▶ [STUDY QUESTIONS]:
1 – Duplicate part of the article on railroad-town national bank notes, starting with "Collector Tip" and going on through "collector value upward.".
2 – Write the next part of the article on railroad-town national bank notes, picking up after its final sentence.

▶ [DOCUMENT PASSAGE]:
The Golden Spike and the Paper Cascade

When Leland Stanford tapped that ceremonial spike into the laurelwood tie at Promontory Summit, Utah Territory, on May 10, 1869, the telegraph instantly transmitted the news to the entire country. What followed over the next decade was a cascade of economic development that historians have long documented in terms of cattle, grain, and timber, but have paid less attention to in terms of paper money. Every new town platted along the Union Pacific and Central Pacific main lines, and later along the feeder lines of the Atchison, Topeka and Santa Fe, the Southern Pacific, and the Northern Pacific, was a potential home for a nationally chartered bank.

The mechanics were straightforward but consequential for currency production. Under the National Bank Act, any group of five or more investors who could assemble the required minimum capital (as low as $50,000 in towns under 6,000 population after the 1874 revisions) could apply to the Comptroller of the Currency for a charter. Once approved, they purchased U.S. government bonds, deposited them with the Treasury, and received printed National Bank Notes amounting to 90 percent of the bond value. Those notes carried the issuing bank’s name, charter number, and state or territory imprinted directly on the face, making each issue a unique artifact of its community.

Railroad towns created exactly the population thresholds and mercantile activity that made bank formation viable. Cheyenne, Wyoming Territory, was a raw tent city in mid-1867; by 1869 it had a federally chartered national bank, the First National Bank of Cheyenne (Charter 1800), issuing Original Series notes. Ogden, Utah Territory, incorporated as a city the same year the rails met, and the First National Bank of Ogden (Charter 2597) followed by 1882. The pattern repeated itself from Reno to Tucson.

Collector Tip

When researching Western nationals, always cross-reference the bank’s charter number against the year the railroad arrived in that town. A charter issued within five years of rail service almost always signals a railroad-boom bank, and these tend to have shorter lifespans, lower capital bases, and smaller total note outputs, all factors that drive scarcity and collector value upward.

The Notes Themselves: Design, Seals, and Series

For collectors, the physical notes issued by these newly chartered Western banks fall into several distinct series, each with its own design characteristics and relative scarcity profile. The earliest examples are Original Series notes, produced from 1863 through approximately 1875, printed by the American Bank Note Company and the Continental Bank Note Company under contract to the Bureau of Engraving and Printing. These large-format notes (approximately 7.375 by 3.125 inches) carry an orange Treasury seal and the signatures of Register of the Treasury and Treasurer of the United States in hand-signed or countersigned form on the earliest sheets.

The Series of 1875 followed with a revised Treasury seal in red and the replacement of countersignatures by engraved facsimile signatures. Both Original Series and 1875 notes from Western charter banks are among the most aggressively pursued items in the entire national currency series. The reason is simple arithmetic: a bank chartered in 1871 in a town of 2,000 people, issuing only $50,000 in capital notes against $55,000 in bonds, would have produced a very limited quantity of sheets. When that bank failed or was liquidated during the contraction of the 1870s or early 1880s, its unredeemed notes passed into collector hands in tiny quantities. Many Western Original Series notes are unique or exist in populations of fewer than five known examples.

▶ [SUPPLIED ENTRIES]:
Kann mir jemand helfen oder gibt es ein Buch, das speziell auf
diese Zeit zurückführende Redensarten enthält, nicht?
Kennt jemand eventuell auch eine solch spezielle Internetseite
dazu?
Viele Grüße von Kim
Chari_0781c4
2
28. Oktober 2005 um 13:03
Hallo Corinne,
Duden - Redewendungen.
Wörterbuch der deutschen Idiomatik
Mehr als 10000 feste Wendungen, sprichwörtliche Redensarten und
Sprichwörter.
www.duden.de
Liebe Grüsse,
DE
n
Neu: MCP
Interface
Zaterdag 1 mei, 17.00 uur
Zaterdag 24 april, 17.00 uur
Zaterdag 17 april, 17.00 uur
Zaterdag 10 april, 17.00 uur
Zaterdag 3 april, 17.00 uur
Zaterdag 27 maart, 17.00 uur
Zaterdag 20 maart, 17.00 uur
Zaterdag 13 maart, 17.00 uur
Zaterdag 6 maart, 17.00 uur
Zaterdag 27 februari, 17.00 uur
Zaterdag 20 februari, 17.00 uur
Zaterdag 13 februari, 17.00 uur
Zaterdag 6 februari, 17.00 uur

▶ [TASK RESPONSES]:
1 –
Collector Tip

When researching Western nationals, always cross-reference the bank’s charter number against the year the railroad arrived in that town. A charter issued within five years of rail service almost always signals a railroad-boom bank, and these tend to have shorter lifespans, lower capital bases, and smaller total note outputs, all factors that drive scarcity and collector value upward.

2 –
The Series of 1882 introduced the Brown Back design, recognized by its distinctive brown Treasury seal and the elaborate green geometric lathe work on the reverse. Brown Backs from railroad-era Western banks represent a middle tier: slightly more available than Original Series issues but still genuinely scarce for low-charter-capital institutions in small towns. The 1882 Date Back and Value Back variants (produced into the 1900s) represent the tail end of the large-note era and are generally more accessible, though any note from a small-town Western bank commands a premium.

Territorial Issues: The Crown Jewels

No discussion of railroad-era Western currency is complete without addressing territorial nationals, notes issued by banks chartered before the issuing state achieved statehood. These are among the most coveted items in all of American paper money collecting. The designation “Territory” or “Ter.” appears either in the bank’s printed title on the note or as part of the geographic imprint, and this word transforms an already scarce item into a genuinely rare one.

Wyoming Territory banks are particularly prized. The First National Bank of Cheyenne operated under Charter 1800 as a territorial issuer until Wyoming achieved statehood on July 10, 1890. Notes bearing the “Wyoming Territory” or “W.T.” imprint are known in very small numbers. A comparable situation exists for notes from Dakota Territory (which split into North and South Dakota on November 2, 1889), Montana Territory (statehood November 8, 1889), Idaho Territory (statehood July 3, 1890), and Washington Territory (statehood November 11, 1889). The admission of six states in 1889 and 1890, all of them served by recently completed rail lines, created a natural terminus for territorial-designation notes.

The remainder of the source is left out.